I have written to the Minister for Health Leo Varadkar seeking an explanation for Tuesdays delay. I have also asked for an explanation of ‘service outage’ and how frequently this occurs. Specifically I want to know what occurred on Tuesday that left an injured pupil in a school waiting a full hour before an ambulance arrived.
I have also submitted a series of Parliamentary Questions seeking more detailed information on the number of staff and ambulances covering the north east region.

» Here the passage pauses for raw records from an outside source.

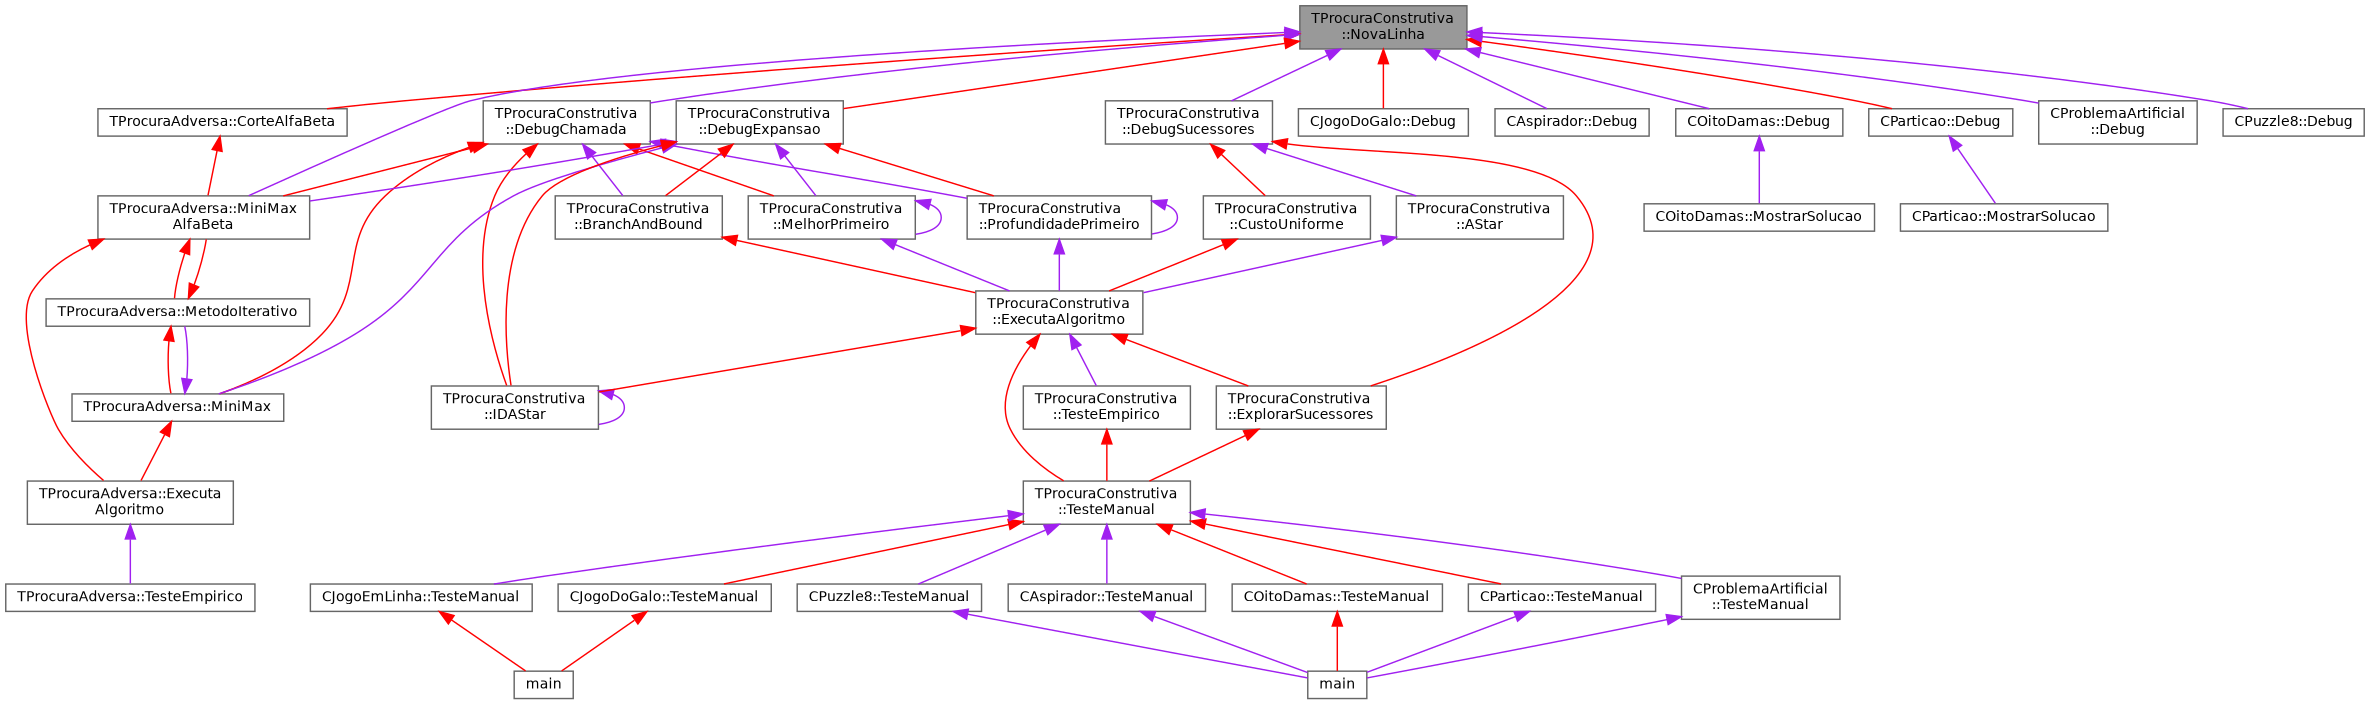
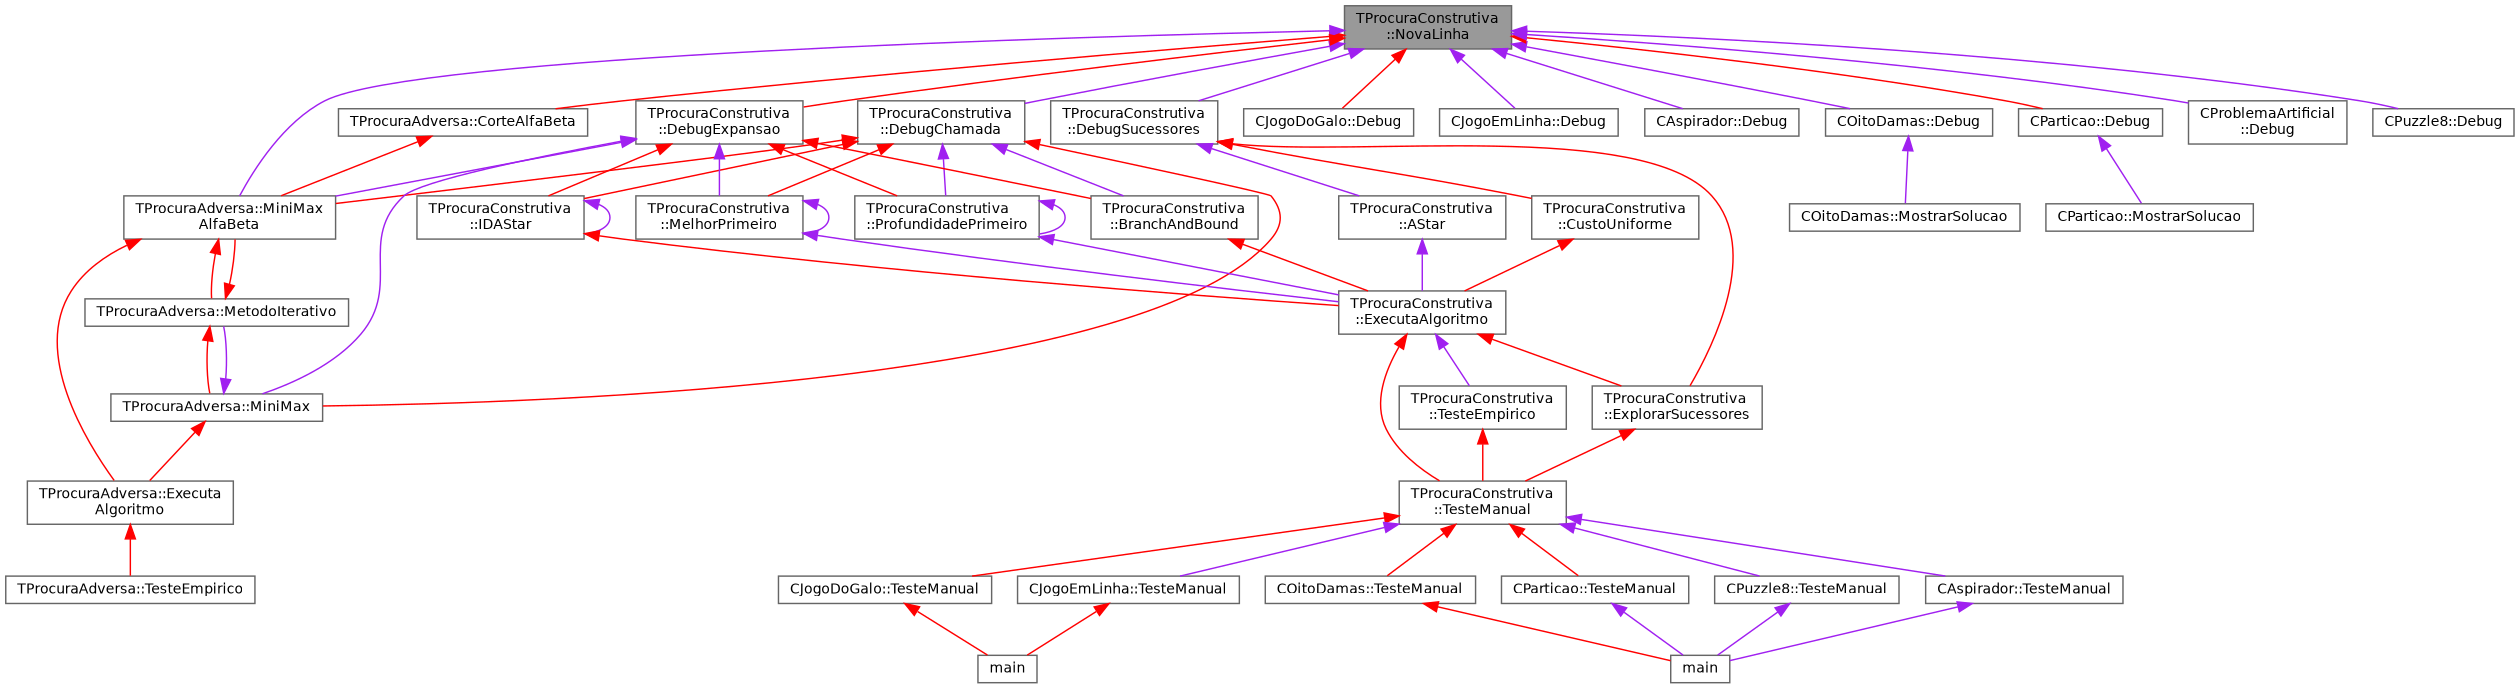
  digraph {
    fontname="DejaVu Sans"
    rankdir=TB
    node [color=grey40 fillcolor=white fontname="DejaVu Sans" fontsize=10 shape=box style=filled]
    edge [color=red dir=back fontname="DejaVu Sans" fontsize=10 labelfontname=Helvetica labelfontsize=10 style=solid]
    n1 [color=gray40 fillcolor=grey60 fontcolor=black height=0.2 label="TProcuraConstrutiva\l::NovaLinha" width=0.4]
    n2 [height=0.2 label="TProcuraAdversa::CorteAlfaBeta" width=0.4]
    n3 [height=0.2 label="TProcuraAdversa::MiniMax\lAlfaBeta" width=0.4]
    n4 [height=0.2 label="CJogoDoGalo::Debug" width=0.4]
+   n5 [height=0.2 label="CJogoEmLinha::Debug" width=0.4]
    n6 [height=0.2 label="CAspirador::Debug" width=0.4]
    n7 [height=0.2 label="COitoDamas::Debug" width=0.4]
    n8 [height=0.2 label="CParticao::Debug" width=0.4]
    n9 [height=0.2 label="CProblemaArtificial\l::Debug" width=0.4]
    n10 [height=0.2 label="CPuzzle8::Debug" width=0.4]
    n11 [height=0.2 label="TProcuraConstrutiva\l::DebugChamada" width=0.4]
    n12 [height=0.2 label="TProcuraConstrutiva\l::DebugExpansao" width=0.4]
    n13 [height=0.2 label="TProcuraConstrutiva\l::DebugSucessores" width=0.4]
    n14 [height=0.2 label="TProcuraAdversa::Executa\lAlgoritmo" width=0.4]
    n15 [height=0.2 label="TProcuraAdversa::MetodoIterativo" width=0.4]
    n16 [height=0.2 label="TProcuraAdversa::MiniMax" width=0.4]
    n17 [height=0.2 label="COitoDamas::MostrarSolucao" width=0.4]
    n18 [height=0.2 label="CParticao::MostrarSolucao" width=0.4]
    n19 [height=0.2 label="TProcuraConstrutiva\l::BranchAndBound" width=0.4]
    n20 [height=0.2 label="TProcuraConstrutiva\l::IDAStar" width=0.4]
    n21 [height=0.2 label="TProcuraConstrutiva\l::MelhorPrimeiro" width=0.4]
    n22 [height=0.2 label="TProcuraConstrutiva\l::ProfundidadePrimeiro" width=0.4]
    n23 [height=0.2 label="TProcuraConstrutiva\l::ExplorarSucessores" width=0.4]
    n24 [height=0.2 label="TProcuraConstrutiva\l::AStar" width=0.4]
    n25 [height=0.2 label="TProcuraConstrutiva\l::CustoUniforme" width=0.4]
    n26 [height=0.2 label="TProcuraAdversa::TesteEmpirico" width=0.4]
    n27 [height=0.2 label="TProcuraConstrutiva\l::ExecutaAlgoritmo" width=0.4]
    n28 [height=0.2 label="TProcuraConstrutiva\l::TesteManual" width=0.4]
    n29 [height=0.2 label="TProcuraConstrutiva\l::TesteEmpirico" width=0.4]
    n30 [height=0.2 label="CJogoDoGalo::TesteManual" width=0.4]
    n31 [height=0.2 label="CJogoEmLinha::TesteManual" width=0.4]
    n32 [height=0.2 label="CAspirador::TesteManual" width=0.4]
    n33 [height=0.2 label="COitoDamas::TesteManual" width=0.4]
    n34 [height=0.2 label="CParticao::TesteManual" width=0.4]
-   n35 [height=0.2 label="CProblemaArtificial\l::TesteManual" width=0.4]
    n36 [height=0.2 label="CPuzzle8::TesteManual" width=0.4]
    n37 [height=0.2 label=main width=0.4]
    n38 [height=0.2 label=main width=0.4]
    n1 -> n2
    n1 -> n3 [color=purple]
    n1 -> n4
+   n1 -> n5 [color=purple]
    n1 -> n6 [color=purple]
    n1 -> n7 [color=purple]
    n1 -> n8
    n1 -> n9 [color=purple]
    n1 -> n10 [color=purple]
    n1 -> n11 [color=purple]
    n1 -> n12
    n1 -> n13 [color=purple]
    n2 -> n3
    n3 -> n14
    n3 -> n15
    n7 -> n17 [color=purple]
    n8 -> n18 [color=purple]
    n11 -> n3
    n11 -> n16
    n11 -> n19 [color=purple]
    n11 -> n20
    n11 -> n21
    n11 -> n22 [color=purple]
    n12 -> n3 [color=purple]
    n12 -> n16 [color=purple]
    n12 -> n19
    n12 -> n20
    n12 -> n21 [color=purple]
    n12 -> n22
    n13 -> n23
    n13 -> n24 [color=purple]
    n13 -> n25
-   n14 -> n26 [color=purple]
+   n14 -> n26
    n15 -> n3
    n15 -> n16
    n16 -> n14
    n16 -> n15 [color=purple]
    n19 -> n27
    n20 -> n20 [color=purple]
-   n27 -> n20
+   n20 -> n27
    n21 -> n21 [color=purple]
    n21 -> n27 [color=purple]
    n22 -> n22 [color=purple]
    n22 -> n27 [color=purple]
    n23 -> n28
    n24 -> n27 [color=purple]
    n25 -> n27
    n27 -> n23
    n27 -> n28
    n27 -> n29 [color=purple]
    n28 -> n30
    n28 -> n31 [color=purple]
    n28 -> n32 [color=purple]
    n28 -> n33
    n28 -> n34
-   n28 -> n35 [color=purple]
    n28 -> n36 [color=purple]
    n29 -> n28
    n30 -> n37
    n31 -> n37
    n32 -> n38 [color=purple]
    n33 -> n38
    n34 -> n38 [color=purple]
-   n35 -> n38 [color=purple]
    n36 -> n38 [color=purple]
  }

Thankfully on this occasion the child suffered no long lasting ill effects and was discharged from hospital later on Tuesday evening. However neither the Minister nor the HSE can be complacent on this issue”.
The Sinn Féin leader expressed his “disappointment with the Taoiseach’s response during Leaders this morning.”

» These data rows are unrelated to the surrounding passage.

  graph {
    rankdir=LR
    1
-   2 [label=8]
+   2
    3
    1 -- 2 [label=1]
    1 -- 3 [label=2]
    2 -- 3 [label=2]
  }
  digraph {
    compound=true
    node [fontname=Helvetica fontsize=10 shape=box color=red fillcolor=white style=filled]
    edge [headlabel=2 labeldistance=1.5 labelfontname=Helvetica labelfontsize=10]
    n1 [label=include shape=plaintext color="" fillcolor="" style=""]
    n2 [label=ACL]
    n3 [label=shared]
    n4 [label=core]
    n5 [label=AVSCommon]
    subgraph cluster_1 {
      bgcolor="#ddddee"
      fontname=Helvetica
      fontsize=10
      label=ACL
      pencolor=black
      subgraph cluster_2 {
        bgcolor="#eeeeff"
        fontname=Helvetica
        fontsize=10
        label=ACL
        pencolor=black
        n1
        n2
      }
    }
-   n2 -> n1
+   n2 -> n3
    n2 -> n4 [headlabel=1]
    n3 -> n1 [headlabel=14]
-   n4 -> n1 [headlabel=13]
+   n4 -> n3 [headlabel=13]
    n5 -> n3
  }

Teachta Adams said: “On August 26th the two back wheels of an ambulance bringing a chronically ill patient on a life support machine from Letterkenny fell off outside Sligo. As well as the patient, there was a nurse, doctor and two paramedics in the vehicle.
Only the skill of the driver prevented this incident from becoming a much more serious accident with lives lost. Subsequently the patient died, although it is not believed that the accident played a part in this. However, there was a delay of at least 30 minutes while a new ambulance as sent for.

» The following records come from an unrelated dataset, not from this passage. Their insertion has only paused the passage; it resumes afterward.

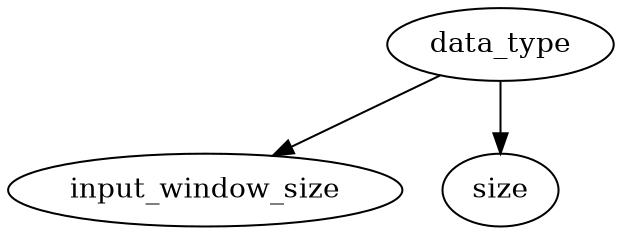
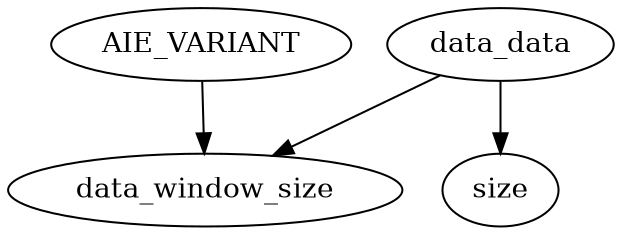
  digraph {
-   input_window_size
-   data_type
+   AIE_VARIANT
+   input_window_size [label=data_window_size]
+   data_type [label=data_data]
    n4 [label=size]
+   AIE_VARIANT -> input_window_size
    data_type -> input_window_size
    data_type -> n4
  }
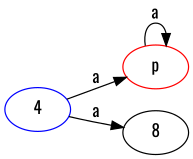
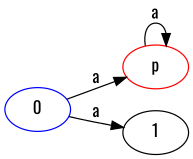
  digraph {
    fontname=Oswald
    rankdir=LR
    node [fontname=Oswald]
    edge [fontname=Oswald]
    p [color=red]
-   0 [color=blue label=4]
-   1 [label=8]
+   0 [color=blue]
+   1
    p -> p [label=a]
    0 -> p [label=a]
    0 -> 1 [label=a]
  }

The vehicle which lost its wheels is 8 years old and is a Mercedes Sprinter 515 model. Like all ambulances the vehicle has done an amazing number of kilometres. In this case it has travelled 411,786 kms, that’s over 50,000 kilometres a year.
According to an Inspection Report by an independent consulting engineer and assessor that I received into the accident there is a serious design flaw with this model of ambulance. The assessor reports a serious design flaw with the wheel nuts coming loose and wheel studs shearing and wheels coming off.
The engineer reports that the ‘vehicle design has one major negative characteristic in the wheel stud/nut design’.
In his opinion he states that; ‘This weakness in design can result in a wheel stud failure if a sudden stress is transmitted to the vehicle via the wheel. From my experience I would say the wheel studs on the Mercedes 515 Sprinter are too small.’
The assessor further states that; ‘what is of serious concern and which can have serious implications for crew and patient safety and the safety of other road users is despite preventative measures or systems being put in place is the reoccurrence of wheel nuts coming loose, wheel studs/nuts shearing and wheels coming off.’
The implications for patients, paramedics and other road users is obvious and I understand that some staff in the Sligo area are refusing from today to drive the Mercedes ambulance.
A similar incident occurred in March 2014 in county Louth when a wheel came off an ambulance as it returned to Dundalk from Our Lady of Lourdes hospital in Drogheda. The week before there was a similar incident in the mid-west and earlier that year a Dublin fire brigade’s ambulance also lost a wheel.
I don’t know whether the ambulances involved were the same model as that which lost its wheels last month on the way from Donegal to Galway but clearly this is a question that needs to be answered.
The independent report has now been with the HSE for three weeks. The government needs to ensure that urgent action is taken to thoroughly investigate this matter and to ensure safety measures for the public, patients and medical crews are up to standard.”
In conclusion the Louth TD said:
“Sinn Féin has continually made the case that the government has presided over the erosion of our public services. This incident is another example of the lack of proper investment. It is most crucially felt in rural Ireland.
That a patient has to be transported from Donegal to Galway in an ambulance with 411,000 kilometres on the clock illustrates the deficiencies in the government’s health policy.”